* WORK TO BE COMPLETED *
Copy out the entries below exactly as they stand, but only from the line containing "कौन सी टीम जीतने के करीब है!" through the line containing "Die 4 besten".

* THE RECORDS *
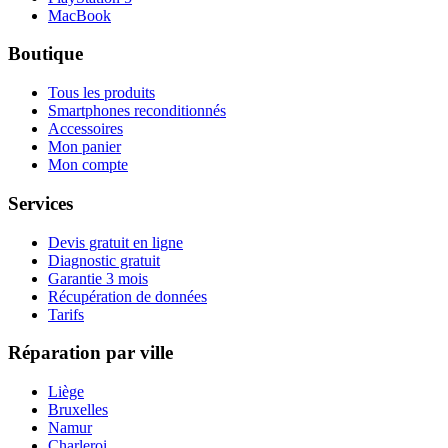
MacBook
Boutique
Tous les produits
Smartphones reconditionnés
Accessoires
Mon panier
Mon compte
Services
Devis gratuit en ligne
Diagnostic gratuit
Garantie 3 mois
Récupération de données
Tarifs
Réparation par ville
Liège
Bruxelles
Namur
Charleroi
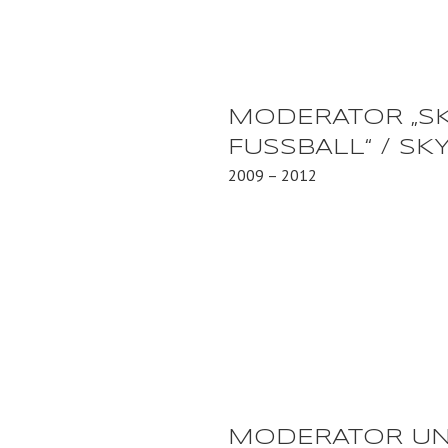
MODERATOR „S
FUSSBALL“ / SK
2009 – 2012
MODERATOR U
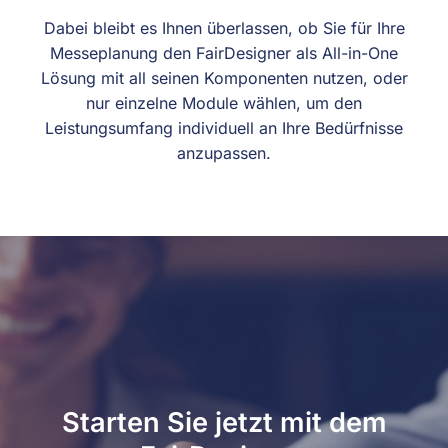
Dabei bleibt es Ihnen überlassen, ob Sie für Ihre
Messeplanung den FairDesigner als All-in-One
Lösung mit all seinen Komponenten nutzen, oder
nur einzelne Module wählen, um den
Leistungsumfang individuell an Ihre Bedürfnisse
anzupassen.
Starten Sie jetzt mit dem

--

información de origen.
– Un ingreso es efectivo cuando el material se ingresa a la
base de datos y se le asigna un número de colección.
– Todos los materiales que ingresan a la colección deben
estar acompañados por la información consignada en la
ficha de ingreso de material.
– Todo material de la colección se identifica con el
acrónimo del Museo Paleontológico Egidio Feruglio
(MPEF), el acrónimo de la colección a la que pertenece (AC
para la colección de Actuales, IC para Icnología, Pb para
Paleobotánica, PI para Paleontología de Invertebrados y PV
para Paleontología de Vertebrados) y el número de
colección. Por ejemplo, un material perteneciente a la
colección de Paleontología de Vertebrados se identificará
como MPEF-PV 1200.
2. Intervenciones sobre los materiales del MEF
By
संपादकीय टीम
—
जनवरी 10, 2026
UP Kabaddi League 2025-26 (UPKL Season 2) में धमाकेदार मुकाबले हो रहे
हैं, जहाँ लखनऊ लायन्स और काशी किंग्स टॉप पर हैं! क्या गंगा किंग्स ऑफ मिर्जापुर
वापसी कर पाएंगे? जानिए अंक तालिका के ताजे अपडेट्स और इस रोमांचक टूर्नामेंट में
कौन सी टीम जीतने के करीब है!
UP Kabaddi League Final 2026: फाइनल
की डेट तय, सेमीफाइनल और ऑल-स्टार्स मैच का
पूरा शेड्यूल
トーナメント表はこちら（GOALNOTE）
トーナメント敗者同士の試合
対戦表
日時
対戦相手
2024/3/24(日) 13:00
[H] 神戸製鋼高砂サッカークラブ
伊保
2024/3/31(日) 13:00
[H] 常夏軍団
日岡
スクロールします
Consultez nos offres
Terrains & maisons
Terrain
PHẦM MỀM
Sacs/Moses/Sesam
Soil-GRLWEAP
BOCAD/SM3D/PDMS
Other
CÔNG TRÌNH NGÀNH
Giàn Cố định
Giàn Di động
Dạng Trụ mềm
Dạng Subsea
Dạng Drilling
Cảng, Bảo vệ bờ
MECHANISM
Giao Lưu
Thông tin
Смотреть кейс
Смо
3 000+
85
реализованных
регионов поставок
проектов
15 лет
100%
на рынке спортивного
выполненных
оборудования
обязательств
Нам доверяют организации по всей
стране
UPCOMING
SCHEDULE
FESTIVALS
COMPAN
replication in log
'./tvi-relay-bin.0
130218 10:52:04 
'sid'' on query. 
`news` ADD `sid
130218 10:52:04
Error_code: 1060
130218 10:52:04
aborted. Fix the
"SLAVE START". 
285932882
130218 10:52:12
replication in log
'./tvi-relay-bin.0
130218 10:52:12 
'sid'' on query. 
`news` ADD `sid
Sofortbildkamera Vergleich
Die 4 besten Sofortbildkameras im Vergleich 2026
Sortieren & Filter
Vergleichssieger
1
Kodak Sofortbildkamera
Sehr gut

* SOLUTION TO THE EXERCISE *
कौन सी टीम जीतने के करीब है!
UP Kabaddi League Final 2026: फाइनल
की डेट तय, सेमीफाइनल और ऑल-स्टार्स मैच का
पूरा शेड्यूल
トーナメント表はこちら（GOALNOTE）
トーナメント敗者同士の試合
対戦表
日時
対戦相手
2024/3/24(日) 13:00
[H] 神戸製鋼高砂サッカークラブ
伊保
2024/3/31(日) 13:00
[H] 常夏軍団
日岡
スクロールします
Consultez nos offres
Terrains & maisons
Terrain
PHẦM MỀM
Sacs/Moses/Sesam
Soil-GRLWEAP
BOCAD/SM3D/PDMS
Other
CÔNG TRÌNH NGÀNH
Giàn Cố định
Giàn Di động
Dạng Trụ mềm
Dạng Subsea
Dạng Drilling
Cảng, Bảo vệ bờ
MECHANISM
Giao Lưu
Thông tin
Смотреть кейс
Смо
3 000+
85
реализованных
регионов поставок
проектов
15 лет
100%
на рынке спортивного
выполненных
оборудования
обязательств
Нам доверяют организации по всей
стране
UPCOMING
SCHEDULE
FESTIVALS
COMPAN
replication in log
'./tvi-relay-bin.0
130218 10:52:04 
'sid'' on query. 
`news` ADD `sid
130218 10:52:04
Error_code: 1060
130218 10:52:04
aborted. Fix the
"SLAVE START". 
285932882
130218 10:52:12
replication in log
'./tvi-relay-bin.0
130218 10:52:12 
'sid'' on query. 
`news` ADD `sid
Sofortbildkamera Vergleich
Die 4 besten Sofortbildkameras im Vergleich 2026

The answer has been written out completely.